Set at a 13° angle, supposedly the same angle used in the original logo, HP’s new identity takes a big cue by that specific slant, influencing everything from retail environment to business cards.
From the Moving Brands page:
Moving Brands partnered with HP as their lead agency to set a creative vision for the HP brand. The vision was to transform the world’s biggest technology company into the world’s most powerful brand. HP would become the blueprint of a moving brand, built for a moving world.
When we began working with HP, their offer was unparalleled, with the broadest portfolio of all their competitors. From services to servers, printing to networking, storage to mobility and far beyond, HP have lead the market in almost every category in which they operate.
However, HP had lost its forward leaning culture after over 50 acquisitions in the past five years. The once iconic brand was deemed dull and lifeless by consumers and business customers alike. The power of the portfolio could only be fully leveraged by aligning it under a single-minded story that could rally various businesses and over 300,000 employees world-wide behind a unified strategy and behaviours.
Greg Johnson, HP’s Global Creative Director of Brand Strategy and Experience Design, describes this time. “If you step back and think about when the transformation project began in 2008, so many of our people did not understand HP, and were falling into the same trap of our customers: thinking of ourselves as commodity, or just hardware, and not seeing HP as relevant.”

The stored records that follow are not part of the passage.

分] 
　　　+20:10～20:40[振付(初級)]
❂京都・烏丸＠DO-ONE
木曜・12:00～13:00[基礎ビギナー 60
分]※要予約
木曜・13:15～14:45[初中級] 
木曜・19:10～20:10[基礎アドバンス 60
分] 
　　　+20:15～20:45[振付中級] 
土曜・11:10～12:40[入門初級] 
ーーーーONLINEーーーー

As with all powerful brands, HP needed a strong story at its heart. A story that would embrace the proud heritage of a Silicon Valley pioneer but lean forward to the future. HP was founded on the belief that technology will improve people’s lives, and HP should always aspire for better. This founding principle was unearthed through co-creation workshops with the key stakeholders across the business groups, the HP Labs, product design and insight groups. It was articulated as ‘Human Progress’.
The story was further supported by a set of character differentiators and behaviors unique to HP. This iconic brand ought to be digitally native, context-aware and ever evolving.